1. Sposób rozgrywania meczu jest w NBA bardziej dostosowany do warunków komercyjnych. Przerwy między kwartami, przerwy na time-out, zapewniają sporo czasu w trakcie zawodów, na emisję pasma reklamowego i zarabianie pieniędzy na przekazie.

W piłce nożnej, rozgrywka toczy się w zasadzie tylko z jedną przerwą między połowami. Niestety, presja reklamodawców sprawiła, że bandy stadionów stały się ekranami wyświetlającymi reklamy przez cały czas. Dodatkowo reklamy te zmieniają się w trakcie ujęcia kamery pokazującego dany fragment boiska. To odwraca wzrok i przeszkadza nieco w ogladaniu widowiska.
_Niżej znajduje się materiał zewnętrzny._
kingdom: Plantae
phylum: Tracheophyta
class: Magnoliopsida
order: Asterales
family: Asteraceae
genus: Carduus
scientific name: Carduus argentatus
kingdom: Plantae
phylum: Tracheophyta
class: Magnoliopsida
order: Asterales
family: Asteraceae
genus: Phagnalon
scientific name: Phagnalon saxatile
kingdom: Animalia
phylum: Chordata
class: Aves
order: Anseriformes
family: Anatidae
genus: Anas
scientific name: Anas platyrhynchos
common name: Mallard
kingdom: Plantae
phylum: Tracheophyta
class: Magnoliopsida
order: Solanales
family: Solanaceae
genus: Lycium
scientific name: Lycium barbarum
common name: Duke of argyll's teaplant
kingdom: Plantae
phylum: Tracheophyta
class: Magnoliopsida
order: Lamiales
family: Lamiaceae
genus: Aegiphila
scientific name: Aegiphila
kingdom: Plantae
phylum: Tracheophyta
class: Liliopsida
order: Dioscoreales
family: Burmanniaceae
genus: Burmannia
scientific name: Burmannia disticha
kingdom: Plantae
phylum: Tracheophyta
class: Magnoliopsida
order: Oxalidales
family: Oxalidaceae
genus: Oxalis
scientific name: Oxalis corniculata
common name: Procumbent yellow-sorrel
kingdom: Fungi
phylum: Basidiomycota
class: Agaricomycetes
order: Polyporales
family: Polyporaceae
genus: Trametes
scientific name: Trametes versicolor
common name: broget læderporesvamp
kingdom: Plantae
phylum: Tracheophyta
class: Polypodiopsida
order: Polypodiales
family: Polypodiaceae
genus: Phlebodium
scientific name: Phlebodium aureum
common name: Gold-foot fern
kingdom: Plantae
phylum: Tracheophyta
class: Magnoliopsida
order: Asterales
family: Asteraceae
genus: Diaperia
Ogólnie - punkt dla piłki nożnej. Gdyby tylko zakazać zmieniających się reklam.

 

2. Wyłanianie zwycięzcy w piłce nożnej jest o wiele bardziej losowe aniżeli w amerykańskiej koszykówce. W NBA jeśli jedna drużyna jest lepsza to w trakcie rozgrywki do 4 wygranych (faza playoff) praktycznie zawsze wygra z zespołem mniej wartościowym. Słabszy mecz, niedyspozycja dnia nie decyduja o tym, kto zwycięży, bo rozgrywka obejmuje aż 7 meczy (do 4 wygranych).

W piłce nożnej, o wiele łatwiej rywal teoretycznie i praktycznie słabszy, może zwyciężyć silniejszego. Błąd sędziego. Jedno wyjątkowe zagranie. Słabsza dyspozycja dnia. To wszystko czyni wynik zawodów piłkarskich, o wiele bardziej nieprzewidywalnym, aniżeli w koszykówce NBA.

Punkt dla piłkiza nieprzewidywalność i możliwość nawiązania walki słabszego z silniejszym.

 

3. Organizacja dyscypliny sportu. Mistrzostwa Świata w piłce nie są dobrym przykładem do porównywania. Należy tu wziąć pod uwagę drużyny ligowe. Najogólniej rzecz biorąc, NBA da się tu porównać do dobrze zorganizowanego demokratycznego państwa, zaś FIFA/UEFA do feudalnych monarchii.

NBA jest zorganizowana całkowicie. FIFA/UEFA jedynie na zasadzie tego co się wiąże z pobieraniem trybutów i niektórych rozgrywek.

W NBA jest 30 drużyn, podzielonych na dwie "konferencje": wschodnią i zachodnią. Każda z drużyn ma taką samą kwotę do wydania na zawodników. Rozwiązanie, które managerom od footballu się nie mieści w głowie.

W NBA jest jeden kanał wchodzenia do zespołów nowych zawodników. Jest to tzw. draft. W ramach tego procesu, zawodnicy są angażowani przez kluby, wg. ustalonej kolejności pierwszeństwa wyboru. I tu uwaga - następne dla nas, wielbicieli liberalizmu i kapitalizmu, niezwykłe rozwiązanie: pierwszeństwo w naborze najlepszych zawodników mają drużyny o najsłabszych wynikach w lidze!

Wszystkie mechanizmy w NBA są nakierowane na to, aby między drużynami była stała konkurencja, zaś jej wyniki uzależnione były od pracy drużyny i treneraa nie od pieniędzy czy aktualnej pozycji zespołu.

W piłce nożnej z jej feudalną strukturą, pieniądze choć nei dają pewności ostatecznego zwycięstwa to w 90% przesądzają o tym, czy drużyna lokuje się wysoko czy nisko. Wolny handel zawodnikami drenuje zespoły słabsze finansowo. Największe wpływy idą do najbogatszych i koło się zamyka, gdzie dziesięć drużyn jest "na topie" a reszta wegetuje na poziomach zależnych od ich zasobów finansowych.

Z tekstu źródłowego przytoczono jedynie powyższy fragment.